[Start of section]
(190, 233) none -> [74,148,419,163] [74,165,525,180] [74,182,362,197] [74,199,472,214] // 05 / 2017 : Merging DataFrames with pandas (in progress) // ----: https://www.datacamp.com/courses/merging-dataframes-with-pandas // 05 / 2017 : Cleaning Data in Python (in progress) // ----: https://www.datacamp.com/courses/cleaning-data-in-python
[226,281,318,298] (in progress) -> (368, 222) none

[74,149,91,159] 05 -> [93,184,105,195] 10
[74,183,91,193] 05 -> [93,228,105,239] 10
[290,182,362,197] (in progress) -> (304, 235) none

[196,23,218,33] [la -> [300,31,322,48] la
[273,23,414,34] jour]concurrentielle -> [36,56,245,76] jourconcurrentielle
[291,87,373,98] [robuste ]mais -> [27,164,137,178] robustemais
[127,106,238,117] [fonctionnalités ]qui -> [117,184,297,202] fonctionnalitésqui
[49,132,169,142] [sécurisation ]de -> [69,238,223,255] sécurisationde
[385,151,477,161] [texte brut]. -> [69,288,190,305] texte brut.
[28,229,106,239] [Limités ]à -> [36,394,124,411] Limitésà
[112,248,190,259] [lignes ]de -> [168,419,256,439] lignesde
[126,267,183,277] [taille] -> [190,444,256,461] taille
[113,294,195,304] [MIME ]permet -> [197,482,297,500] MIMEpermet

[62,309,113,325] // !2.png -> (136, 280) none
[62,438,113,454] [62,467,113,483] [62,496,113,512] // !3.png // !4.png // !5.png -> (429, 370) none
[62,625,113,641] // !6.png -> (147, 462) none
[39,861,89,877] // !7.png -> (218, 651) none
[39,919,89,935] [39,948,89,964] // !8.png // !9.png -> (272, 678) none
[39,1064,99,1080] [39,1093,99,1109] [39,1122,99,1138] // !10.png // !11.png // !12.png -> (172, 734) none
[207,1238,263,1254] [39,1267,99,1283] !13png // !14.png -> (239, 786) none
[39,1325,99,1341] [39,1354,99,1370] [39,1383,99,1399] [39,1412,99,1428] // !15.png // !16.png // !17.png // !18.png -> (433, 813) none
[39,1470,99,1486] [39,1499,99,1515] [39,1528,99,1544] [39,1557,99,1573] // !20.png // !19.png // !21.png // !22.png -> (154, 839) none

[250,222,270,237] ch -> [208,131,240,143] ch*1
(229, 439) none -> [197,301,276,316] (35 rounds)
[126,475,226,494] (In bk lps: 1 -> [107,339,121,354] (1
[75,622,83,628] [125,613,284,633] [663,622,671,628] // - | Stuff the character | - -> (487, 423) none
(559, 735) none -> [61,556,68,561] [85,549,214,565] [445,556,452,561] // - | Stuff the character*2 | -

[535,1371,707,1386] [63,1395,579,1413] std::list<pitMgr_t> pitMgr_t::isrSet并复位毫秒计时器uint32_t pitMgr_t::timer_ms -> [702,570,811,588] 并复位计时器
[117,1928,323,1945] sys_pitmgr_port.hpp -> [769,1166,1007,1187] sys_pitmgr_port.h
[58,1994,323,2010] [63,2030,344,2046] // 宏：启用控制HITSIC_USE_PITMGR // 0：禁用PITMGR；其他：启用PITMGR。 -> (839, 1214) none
[End of section]
## ABOUT THIS TASK
Word for word, restate the lines of the listing above starting at the line with "[113,294,195,304] [MIME ]permet" and ending at the line with "[207,1238,263,1254] [39,1267,99,1283] !13png", and nothing outside them.

## SOLVED EXERCISE
[113,294,195,304] [MIME ]permet -> [197,482,297,500] MIMEpermet

[62,309,113,325] // !2.png -> (136, 280) none
[62,438,113,454] [62,467,113,483] [62,496,113,512] // !3.png // !4.png // !5.png -> (429, 370) none
[62,625,113,641] // !6.png -> (147, 462) none
[39,861,89,877] // !7.png -> (218, 651) none
[39,919,89,935] [39,948,89,964] // !8.png // !9.png -> (272, 678) none
[39,1064,99,1080] [39,1093,99,1109] [39,1122,99,1138] // !10.png // !11.png // !12.png -> (172, 734) none
[207,1238,263,1254] [39,1267,99,1283] !13png // !14.png -> (239, 786) none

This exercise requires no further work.